Définition. (Adjectif). Capiteux signifie « qui monte à la tête, qui enivre facilement, qui trouble les sens, qui conduit vers une certaine langueur ». On dit souvent d’un vin qu’il est capiteux lorsqu’il est fort en alcool, ou d’un parfum qu’il est capiteux lorsque sa senteur enivre. On peut dire qu’une personne est capiteuse pour parler de son charme, mais cet usage-là est rare. De manière générale, l’usage de cet adjectif, littéraire, est rare.
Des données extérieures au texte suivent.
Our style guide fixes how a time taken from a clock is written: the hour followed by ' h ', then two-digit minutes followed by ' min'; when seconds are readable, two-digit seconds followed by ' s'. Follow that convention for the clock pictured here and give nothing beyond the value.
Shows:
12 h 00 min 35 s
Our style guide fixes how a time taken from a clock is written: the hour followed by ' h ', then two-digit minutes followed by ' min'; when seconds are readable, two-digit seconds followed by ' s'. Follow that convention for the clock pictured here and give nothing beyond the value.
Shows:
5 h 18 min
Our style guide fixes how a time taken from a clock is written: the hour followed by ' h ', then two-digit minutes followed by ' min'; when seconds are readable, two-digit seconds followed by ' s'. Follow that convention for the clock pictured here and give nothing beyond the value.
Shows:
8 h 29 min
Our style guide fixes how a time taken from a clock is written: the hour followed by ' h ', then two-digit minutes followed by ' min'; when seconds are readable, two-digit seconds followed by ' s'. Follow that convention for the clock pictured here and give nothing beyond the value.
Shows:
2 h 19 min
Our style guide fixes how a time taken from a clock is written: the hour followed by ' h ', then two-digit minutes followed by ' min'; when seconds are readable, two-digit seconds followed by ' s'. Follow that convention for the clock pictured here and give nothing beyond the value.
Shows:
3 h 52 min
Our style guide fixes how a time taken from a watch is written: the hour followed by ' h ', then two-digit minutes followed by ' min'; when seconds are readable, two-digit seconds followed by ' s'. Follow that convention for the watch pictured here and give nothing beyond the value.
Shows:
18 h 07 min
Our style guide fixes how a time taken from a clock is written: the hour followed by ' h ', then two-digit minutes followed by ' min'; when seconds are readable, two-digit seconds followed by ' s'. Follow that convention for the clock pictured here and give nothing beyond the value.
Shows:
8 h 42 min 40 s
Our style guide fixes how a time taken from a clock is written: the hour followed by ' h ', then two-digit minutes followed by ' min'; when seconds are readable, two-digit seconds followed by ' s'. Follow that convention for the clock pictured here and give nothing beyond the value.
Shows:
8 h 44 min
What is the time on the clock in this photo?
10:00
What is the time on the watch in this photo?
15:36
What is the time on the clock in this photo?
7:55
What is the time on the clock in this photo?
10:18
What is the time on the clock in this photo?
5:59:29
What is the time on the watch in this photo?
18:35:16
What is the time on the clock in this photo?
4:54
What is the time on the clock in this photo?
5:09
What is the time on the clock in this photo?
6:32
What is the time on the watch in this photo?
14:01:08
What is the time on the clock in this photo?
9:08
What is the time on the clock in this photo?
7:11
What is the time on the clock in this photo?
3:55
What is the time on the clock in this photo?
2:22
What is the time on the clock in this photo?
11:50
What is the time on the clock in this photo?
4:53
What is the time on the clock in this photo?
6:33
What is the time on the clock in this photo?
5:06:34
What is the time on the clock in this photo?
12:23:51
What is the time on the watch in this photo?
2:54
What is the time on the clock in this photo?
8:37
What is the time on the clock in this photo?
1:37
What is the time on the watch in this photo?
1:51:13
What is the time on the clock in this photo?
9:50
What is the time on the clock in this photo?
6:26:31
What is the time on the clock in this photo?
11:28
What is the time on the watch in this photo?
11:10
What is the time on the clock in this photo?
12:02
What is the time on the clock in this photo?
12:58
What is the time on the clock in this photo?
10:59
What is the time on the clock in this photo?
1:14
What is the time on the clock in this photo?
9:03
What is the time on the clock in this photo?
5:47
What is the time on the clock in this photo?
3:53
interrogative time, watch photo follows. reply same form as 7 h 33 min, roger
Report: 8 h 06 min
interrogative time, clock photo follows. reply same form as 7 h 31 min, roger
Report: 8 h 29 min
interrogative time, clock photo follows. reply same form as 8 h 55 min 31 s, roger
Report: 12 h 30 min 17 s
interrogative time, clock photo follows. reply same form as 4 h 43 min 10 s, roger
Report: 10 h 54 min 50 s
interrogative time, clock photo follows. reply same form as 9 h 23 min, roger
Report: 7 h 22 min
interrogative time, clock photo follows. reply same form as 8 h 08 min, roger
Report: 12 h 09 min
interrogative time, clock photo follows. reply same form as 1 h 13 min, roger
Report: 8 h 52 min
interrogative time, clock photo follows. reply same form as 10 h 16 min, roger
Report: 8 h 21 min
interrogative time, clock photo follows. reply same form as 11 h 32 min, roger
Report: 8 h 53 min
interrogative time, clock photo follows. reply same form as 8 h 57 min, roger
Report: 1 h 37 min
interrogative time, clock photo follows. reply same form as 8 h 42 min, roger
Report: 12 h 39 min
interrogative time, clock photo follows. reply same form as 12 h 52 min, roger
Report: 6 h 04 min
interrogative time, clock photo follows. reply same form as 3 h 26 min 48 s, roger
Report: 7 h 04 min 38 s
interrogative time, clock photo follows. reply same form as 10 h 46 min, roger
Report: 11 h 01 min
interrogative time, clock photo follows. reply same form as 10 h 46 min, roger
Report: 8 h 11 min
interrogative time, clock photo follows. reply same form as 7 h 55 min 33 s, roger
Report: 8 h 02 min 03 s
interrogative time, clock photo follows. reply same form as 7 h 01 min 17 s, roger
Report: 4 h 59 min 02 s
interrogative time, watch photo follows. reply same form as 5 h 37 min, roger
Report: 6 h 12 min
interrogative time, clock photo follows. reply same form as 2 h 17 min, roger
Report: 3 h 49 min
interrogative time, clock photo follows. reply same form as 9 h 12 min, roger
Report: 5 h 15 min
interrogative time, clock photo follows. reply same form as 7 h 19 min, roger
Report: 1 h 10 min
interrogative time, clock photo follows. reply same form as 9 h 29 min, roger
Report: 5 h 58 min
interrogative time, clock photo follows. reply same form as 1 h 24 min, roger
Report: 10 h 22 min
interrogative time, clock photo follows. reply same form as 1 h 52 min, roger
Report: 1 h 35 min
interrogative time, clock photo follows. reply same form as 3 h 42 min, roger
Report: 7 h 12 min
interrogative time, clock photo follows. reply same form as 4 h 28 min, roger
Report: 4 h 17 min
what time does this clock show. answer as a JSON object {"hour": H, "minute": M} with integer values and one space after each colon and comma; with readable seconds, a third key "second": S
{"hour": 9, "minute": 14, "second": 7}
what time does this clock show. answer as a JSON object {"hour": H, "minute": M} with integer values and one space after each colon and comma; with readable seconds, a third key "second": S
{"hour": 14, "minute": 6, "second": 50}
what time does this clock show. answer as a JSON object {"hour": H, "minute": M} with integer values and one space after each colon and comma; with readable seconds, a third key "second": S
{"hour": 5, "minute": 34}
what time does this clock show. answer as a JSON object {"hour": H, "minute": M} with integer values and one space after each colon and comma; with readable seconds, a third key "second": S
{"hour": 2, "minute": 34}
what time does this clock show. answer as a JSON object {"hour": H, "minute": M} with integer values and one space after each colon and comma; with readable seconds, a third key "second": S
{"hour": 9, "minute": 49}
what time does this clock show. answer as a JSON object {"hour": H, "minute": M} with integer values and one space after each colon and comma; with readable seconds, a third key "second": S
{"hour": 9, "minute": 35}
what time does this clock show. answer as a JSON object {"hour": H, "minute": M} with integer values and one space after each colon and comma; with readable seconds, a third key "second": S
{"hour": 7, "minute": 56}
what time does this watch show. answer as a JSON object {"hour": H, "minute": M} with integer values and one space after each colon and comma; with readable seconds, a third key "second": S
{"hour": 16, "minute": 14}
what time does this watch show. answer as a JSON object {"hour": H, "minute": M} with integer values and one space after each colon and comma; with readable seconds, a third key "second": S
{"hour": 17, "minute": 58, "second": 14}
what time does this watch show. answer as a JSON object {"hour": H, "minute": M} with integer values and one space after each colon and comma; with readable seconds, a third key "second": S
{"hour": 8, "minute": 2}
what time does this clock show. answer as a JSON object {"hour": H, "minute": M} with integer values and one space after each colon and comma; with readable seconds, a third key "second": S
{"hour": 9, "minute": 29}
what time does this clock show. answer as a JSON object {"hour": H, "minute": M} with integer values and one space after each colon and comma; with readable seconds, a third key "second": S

Exemples : 

  • Le charme sophistiqué du jeune homme exerçait une sorte de fascination capiteuse sur les personnes de la salle. 
  • On comprenait en regardant leurs faces troublées que ce vin était capiteux
  • Sa chambre baignait dans des effluves capiteuses.  
  • Il trempa ses lèvres dans la même coupe, et les vins capiteux qui se trouvaient sous leur main achevèrent d’égarer leur raison. (Sand, Indiana, 1832)
  • Et quelle herbe ! Savoureuse, fine, dentelée, faite de mille plantes… C’était bien autre chose que le gazon du clos. Et les fleurs donc !… De grandes campanules bleues, des digitales de pourpre à longs calices, toute une forêt de fleurs sauvages débordant de sucs capiteux !… (Daudet, Lettres de mon moulin)
  • […] et aidées du parfum acide et capiteux de corolles d’autres espèces dont j’ignorais les noms et qui m’avait fait rester tant de fois en arrêt dans mes promenades de Combray, rendissent le salon de Mme Swann aussi virginal, aussi candidement fleuri sans aucune feuille, aussi surchargé d’odeurs authentiques […] (Proust, À la recherche du temps perdu)

Synonymes : enivrant, excitant, émoustillant, échauffant, troublant, odorant, généreux, exaltant, entêtant, étourdissant.

Antonyme : calmant.

Étymologie : capiteux est un emprunt à l’italien capitoso, « obstiné », issu du bas latin capitosus, dérivé de caput, « tête ». L’évolution vers le sens actuel du terme est française. Il a été employé au XVIe siècle par Bouchet (cf. TLF) au sens de « qui excite les sens » à propos d’une femme, puis repris bien plus tard dans des sens voisins en français, notamment par Victor Hugo.